**Aim:** In the records below, take the lines from the one containing "Document page, 1241x1755 pixels." through the one containing "Identify the document", both included, and turn only those lines into a JSON list of strings with one string per line and blank lines omitted.

------ Exercise data ------

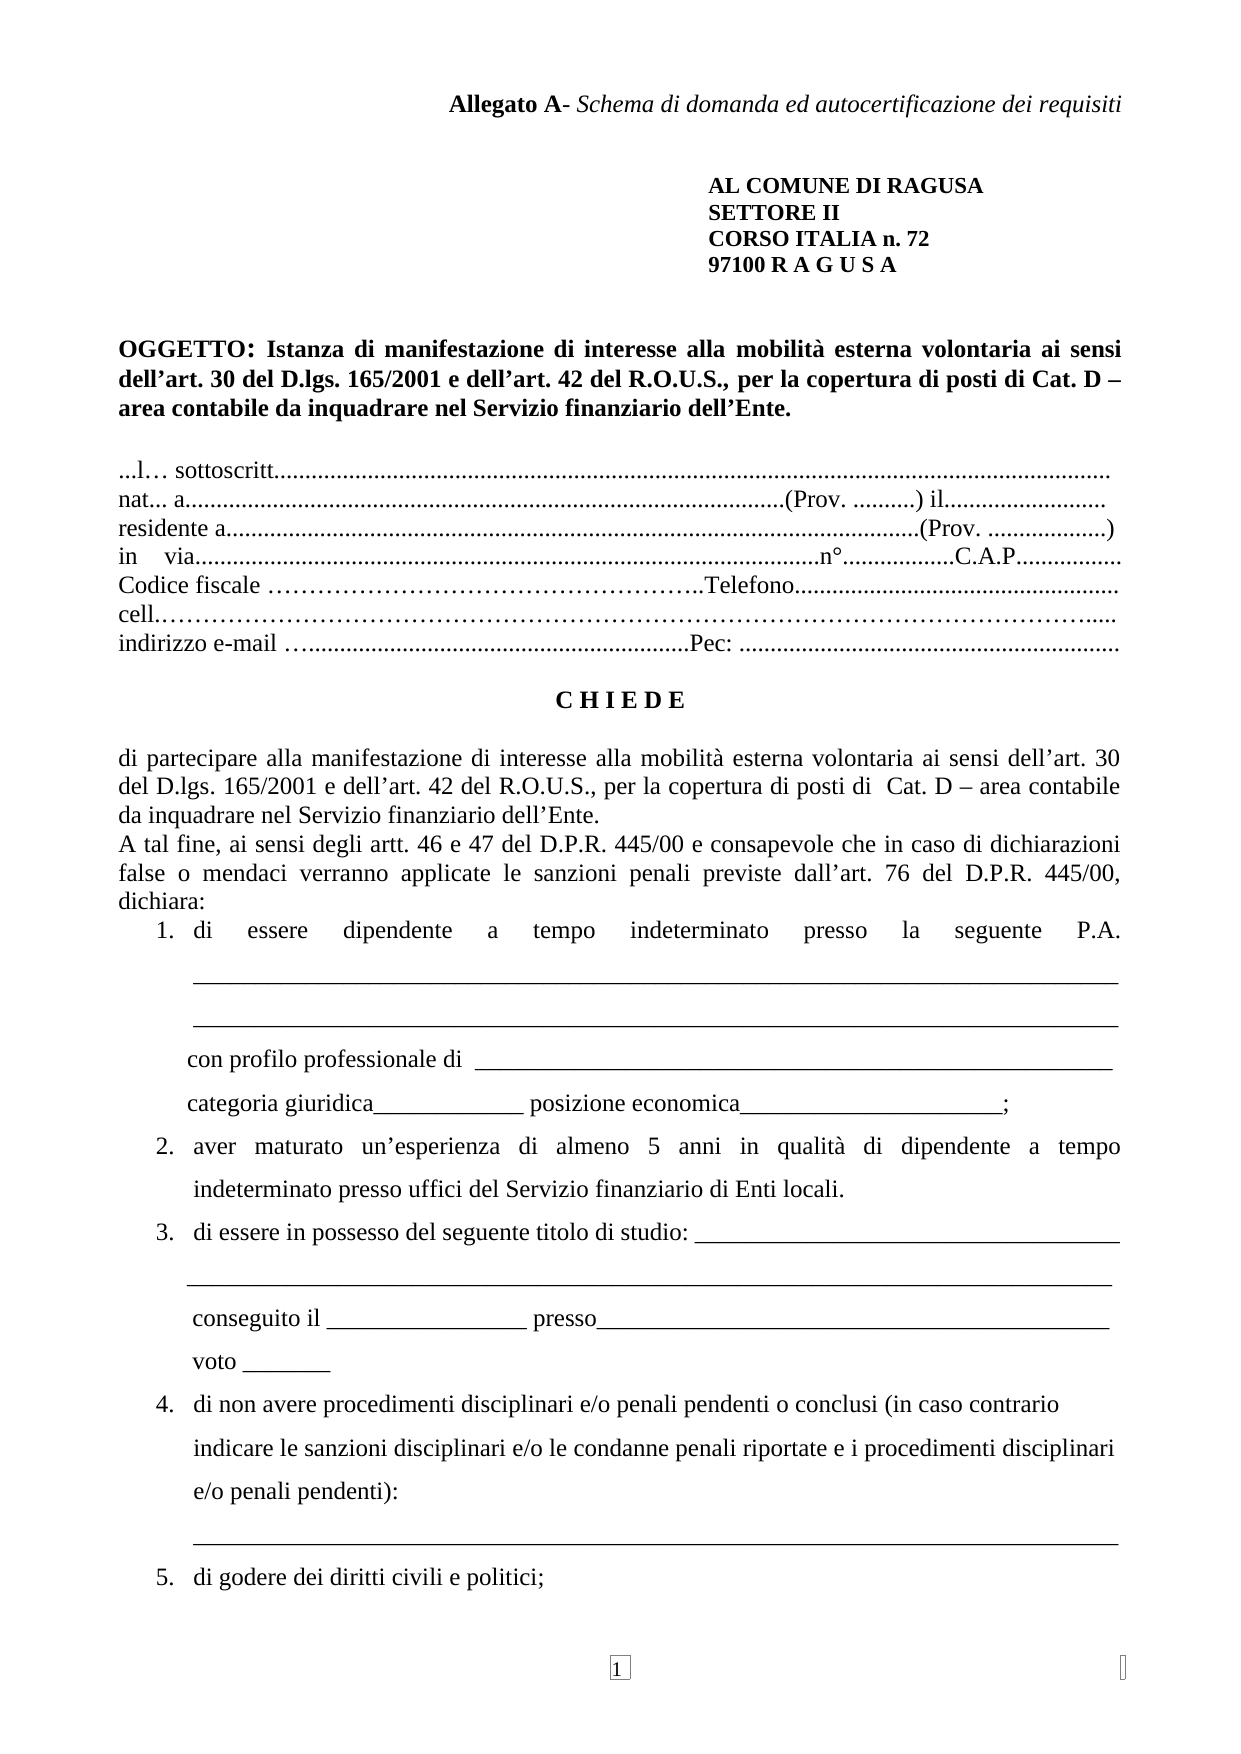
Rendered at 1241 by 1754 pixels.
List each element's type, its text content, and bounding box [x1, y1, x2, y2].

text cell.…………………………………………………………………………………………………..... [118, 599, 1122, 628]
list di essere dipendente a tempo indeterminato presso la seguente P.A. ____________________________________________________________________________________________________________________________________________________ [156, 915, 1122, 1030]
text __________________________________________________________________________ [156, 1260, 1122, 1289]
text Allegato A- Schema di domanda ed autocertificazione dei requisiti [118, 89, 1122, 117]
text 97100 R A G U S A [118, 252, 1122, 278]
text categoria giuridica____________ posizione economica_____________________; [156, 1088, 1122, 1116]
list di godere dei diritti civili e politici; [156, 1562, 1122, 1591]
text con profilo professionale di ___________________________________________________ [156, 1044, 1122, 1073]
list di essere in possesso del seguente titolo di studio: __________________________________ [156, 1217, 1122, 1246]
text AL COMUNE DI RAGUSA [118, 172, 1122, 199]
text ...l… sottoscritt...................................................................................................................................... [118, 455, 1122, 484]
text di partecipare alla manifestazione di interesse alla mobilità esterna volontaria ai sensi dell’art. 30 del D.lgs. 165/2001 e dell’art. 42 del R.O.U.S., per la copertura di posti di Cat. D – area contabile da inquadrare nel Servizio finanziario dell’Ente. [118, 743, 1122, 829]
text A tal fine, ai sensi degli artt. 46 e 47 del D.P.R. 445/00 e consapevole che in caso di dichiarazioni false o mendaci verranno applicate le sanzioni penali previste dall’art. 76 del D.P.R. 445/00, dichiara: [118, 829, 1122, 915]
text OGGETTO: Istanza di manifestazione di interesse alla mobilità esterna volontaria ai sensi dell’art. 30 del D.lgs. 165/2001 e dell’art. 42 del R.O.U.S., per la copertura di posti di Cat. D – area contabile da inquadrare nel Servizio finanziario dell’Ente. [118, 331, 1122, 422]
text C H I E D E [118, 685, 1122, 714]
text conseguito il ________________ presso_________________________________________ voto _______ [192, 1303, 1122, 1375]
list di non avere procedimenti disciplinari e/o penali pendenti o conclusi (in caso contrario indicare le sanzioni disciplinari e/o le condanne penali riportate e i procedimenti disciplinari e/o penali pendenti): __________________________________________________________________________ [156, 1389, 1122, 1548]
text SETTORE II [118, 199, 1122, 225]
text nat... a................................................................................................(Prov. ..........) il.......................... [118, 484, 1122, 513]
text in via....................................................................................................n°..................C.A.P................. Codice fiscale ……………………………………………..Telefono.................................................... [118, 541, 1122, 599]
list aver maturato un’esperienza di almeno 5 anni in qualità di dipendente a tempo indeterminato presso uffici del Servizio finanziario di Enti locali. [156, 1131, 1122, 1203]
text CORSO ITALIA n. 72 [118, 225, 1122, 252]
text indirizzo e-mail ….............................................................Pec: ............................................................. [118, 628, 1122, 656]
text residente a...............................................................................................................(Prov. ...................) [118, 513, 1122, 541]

------
------ Exercise data ------

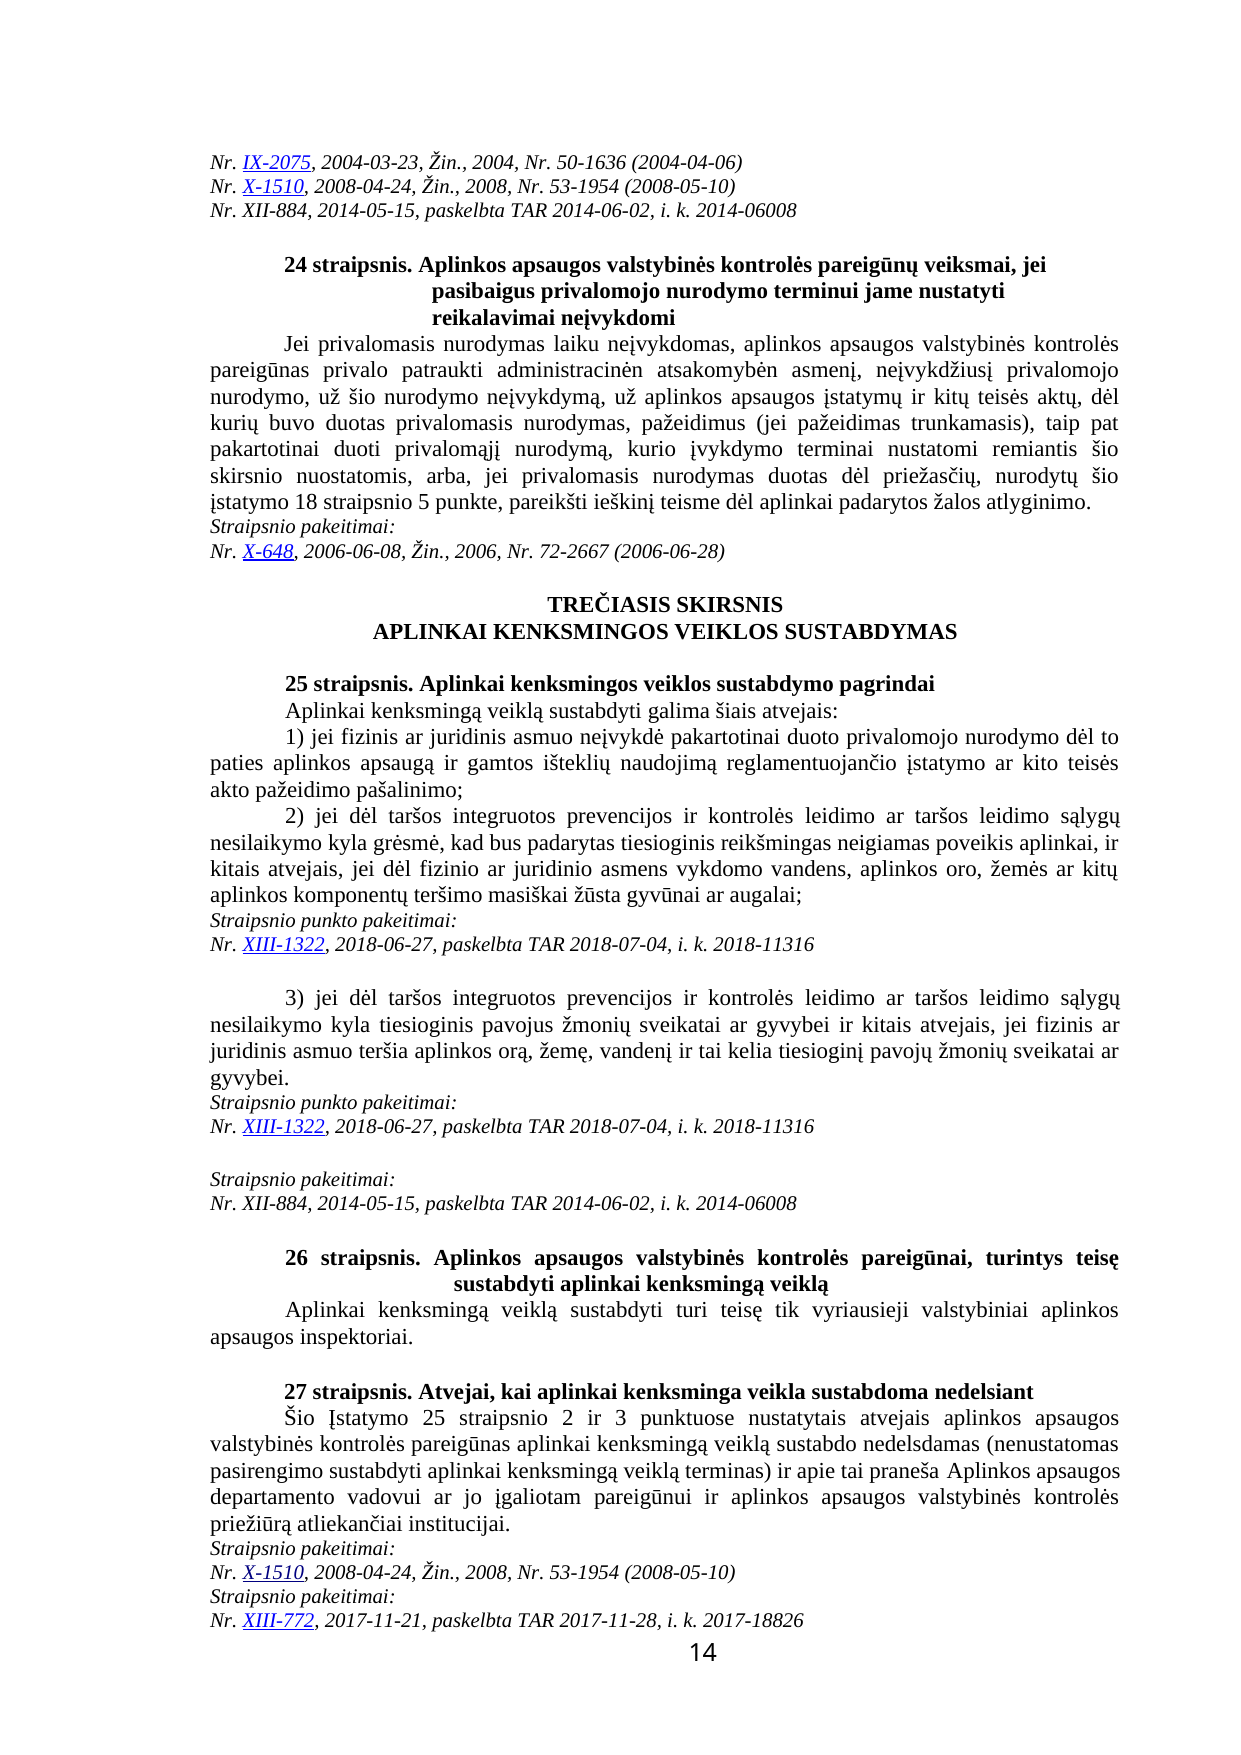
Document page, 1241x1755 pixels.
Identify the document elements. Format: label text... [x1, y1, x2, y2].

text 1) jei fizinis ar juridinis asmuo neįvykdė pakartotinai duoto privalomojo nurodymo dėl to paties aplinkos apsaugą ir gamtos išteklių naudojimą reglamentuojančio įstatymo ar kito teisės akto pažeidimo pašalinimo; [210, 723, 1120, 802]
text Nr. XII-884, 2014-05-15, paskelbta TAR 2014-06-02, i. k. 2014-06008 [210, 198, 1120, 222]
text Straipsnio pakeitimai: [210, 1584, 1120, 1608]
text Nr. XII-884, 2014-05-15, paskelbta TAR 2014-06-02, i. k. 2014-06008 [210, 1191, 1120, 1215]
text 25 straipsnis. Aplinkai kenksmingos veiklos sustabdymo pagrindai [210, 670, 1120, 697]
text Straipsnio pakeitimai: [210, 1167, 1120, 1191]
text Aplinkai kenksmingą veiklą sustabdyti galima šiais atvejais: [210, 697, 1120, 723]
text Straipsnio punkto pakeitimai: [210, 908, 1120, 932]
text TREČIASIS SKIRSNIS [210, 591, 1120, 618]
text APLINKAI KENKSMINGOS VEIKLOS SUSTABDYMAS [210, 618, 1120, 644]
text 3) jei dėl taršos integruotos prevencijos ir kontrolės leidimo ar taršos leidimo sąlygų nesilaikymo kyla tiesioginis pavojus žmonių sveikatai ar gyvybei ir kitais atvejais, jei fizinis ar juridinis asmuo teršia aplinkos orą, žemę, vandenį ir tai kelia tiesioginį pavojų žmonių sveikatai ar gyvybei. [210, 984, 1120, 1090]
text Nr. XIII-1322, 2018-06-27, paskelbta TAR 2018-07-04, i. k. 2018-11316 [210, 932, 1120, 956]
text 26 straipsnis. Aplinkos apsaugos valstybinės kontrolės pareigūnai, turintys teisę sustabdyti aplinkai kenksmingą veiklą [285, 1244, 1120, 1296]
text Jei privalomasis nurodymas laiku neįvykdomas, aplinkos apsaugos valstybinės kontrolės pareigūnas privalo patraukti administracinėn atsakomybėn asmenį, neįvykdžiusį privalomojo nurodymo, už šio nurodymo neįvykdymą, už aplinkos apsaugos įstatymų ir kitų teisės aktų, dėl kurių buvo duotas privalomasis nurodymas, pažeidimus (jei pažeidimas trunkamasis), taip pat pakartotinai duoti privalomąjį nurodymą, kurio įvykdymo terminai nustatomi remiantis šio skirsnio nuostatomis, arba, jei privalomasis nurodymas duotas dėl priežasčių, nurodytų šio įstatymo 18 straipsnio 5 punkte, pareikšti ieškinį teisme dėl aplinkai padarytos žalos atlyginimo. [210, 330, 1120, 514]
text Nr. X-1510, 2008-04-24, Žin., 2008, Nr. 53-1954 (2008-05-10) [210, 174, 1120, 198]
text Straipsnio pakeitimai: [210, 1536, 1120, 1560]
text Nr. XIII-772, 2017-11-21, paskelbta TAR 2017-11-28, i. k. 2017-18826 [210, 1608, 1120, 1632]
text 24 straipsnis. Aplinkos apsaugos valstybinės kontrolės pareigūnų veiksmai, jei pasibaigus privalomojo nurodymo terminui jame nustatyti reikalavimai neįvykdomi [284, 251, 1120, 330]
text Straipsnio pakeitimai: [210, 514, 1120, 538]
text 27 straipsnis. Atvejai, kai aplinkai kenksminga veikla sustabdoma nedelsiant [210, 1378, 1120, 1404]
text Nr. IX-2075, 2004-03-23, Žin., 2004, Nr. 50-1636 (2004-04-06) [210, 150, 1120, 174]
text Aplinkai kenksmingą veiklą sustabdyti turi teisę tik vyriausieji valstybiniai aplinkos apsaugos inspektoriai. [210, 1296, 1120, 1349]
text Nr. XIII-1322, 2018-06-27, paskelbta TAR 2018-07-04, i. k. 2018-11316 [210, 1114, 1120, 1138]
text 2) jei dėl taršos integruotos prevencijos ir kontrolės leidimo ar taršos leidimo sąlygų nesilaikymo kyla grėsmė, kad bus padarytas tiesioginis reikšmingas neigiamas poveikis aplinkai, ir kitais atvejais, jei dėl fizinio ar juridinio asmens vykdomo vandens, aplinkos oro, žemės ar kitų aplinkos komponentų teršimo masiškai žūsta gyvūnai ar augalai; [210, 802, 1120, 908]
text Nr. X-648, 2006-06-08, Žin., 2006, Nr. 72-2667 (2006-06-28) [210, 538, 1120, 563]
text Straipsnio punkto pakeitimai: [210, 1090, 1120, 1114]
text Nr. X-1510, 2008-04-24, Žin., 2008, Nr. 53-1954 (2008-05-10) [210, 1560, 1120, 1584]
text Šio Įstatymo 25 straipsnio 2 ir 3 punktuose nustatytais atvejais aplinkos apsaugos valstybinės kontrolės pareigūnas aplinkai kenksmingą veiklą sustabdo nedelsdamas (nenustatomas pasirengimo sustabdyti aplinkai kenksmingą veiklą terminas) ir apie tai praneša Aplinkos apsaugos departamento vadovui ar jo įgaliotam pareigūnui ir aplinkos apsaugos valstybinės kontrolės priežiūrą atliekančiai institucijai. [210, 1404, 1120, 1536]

------

**Answer to this task:**
[
  "Document page, 1241x1755 pixels.",
  "Identify the document elements. Format: label text... [x1, y1, x2, y2]."
]